§ **Task requirements**
With the images removed, return every line below exactly as it reads.

§ **Source material**
# # # # #

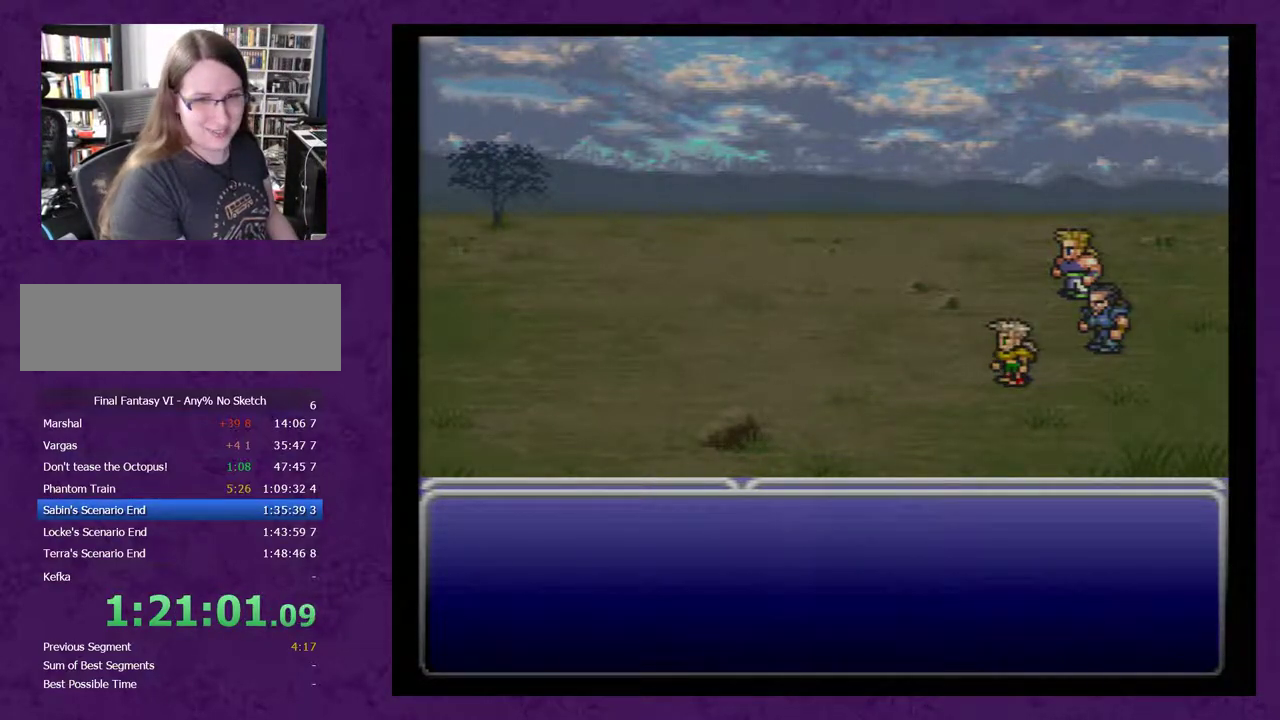
{"buttons": ["A"], "events": []}
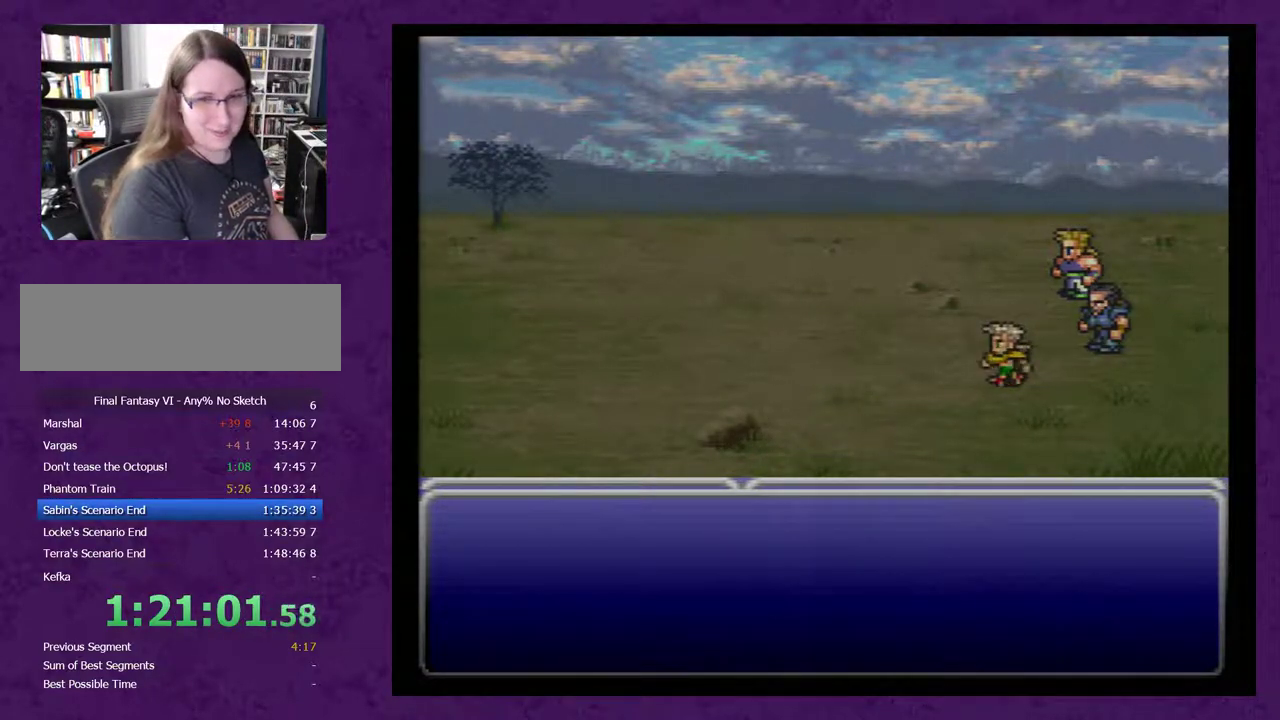
{"buttons": ["A"], "events": []}
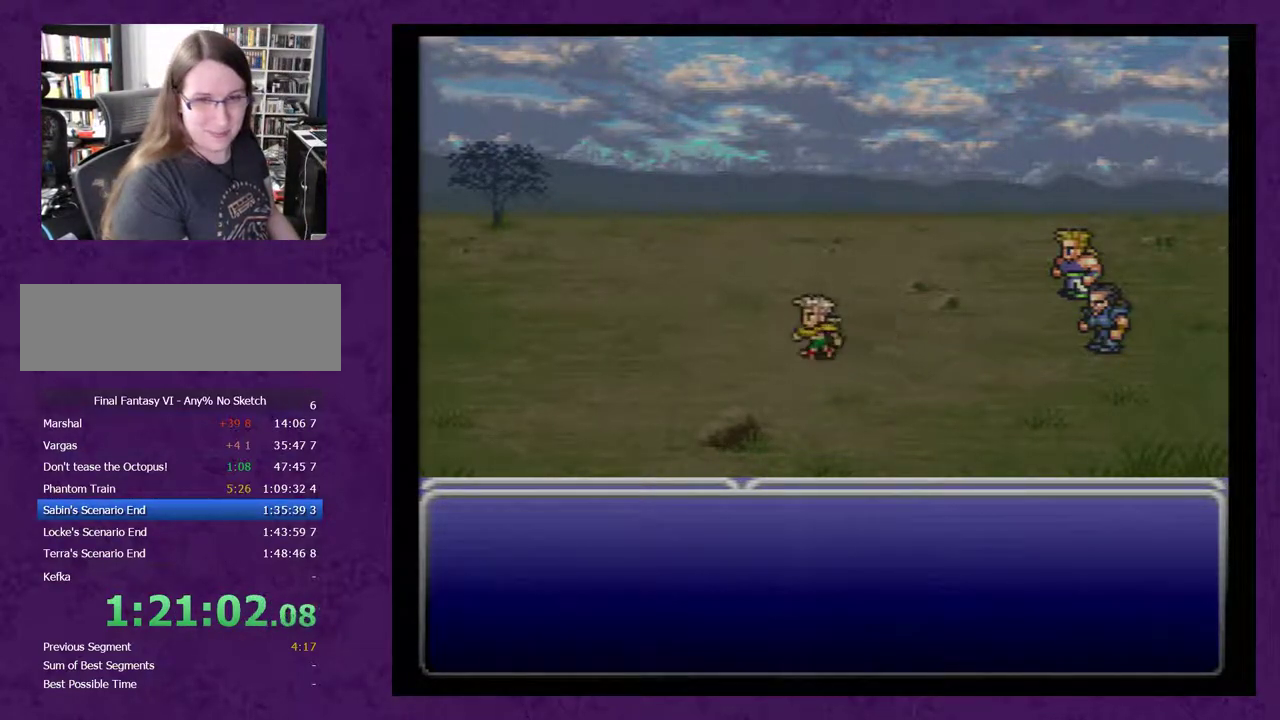
{"buttons": ["A"], "events": []}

# # # # #

§ **Written response**
{"buttons": ["A"], "events": []}
{"buttons": ["A"], "events": []}
{"buttons": ["A"], "events": []}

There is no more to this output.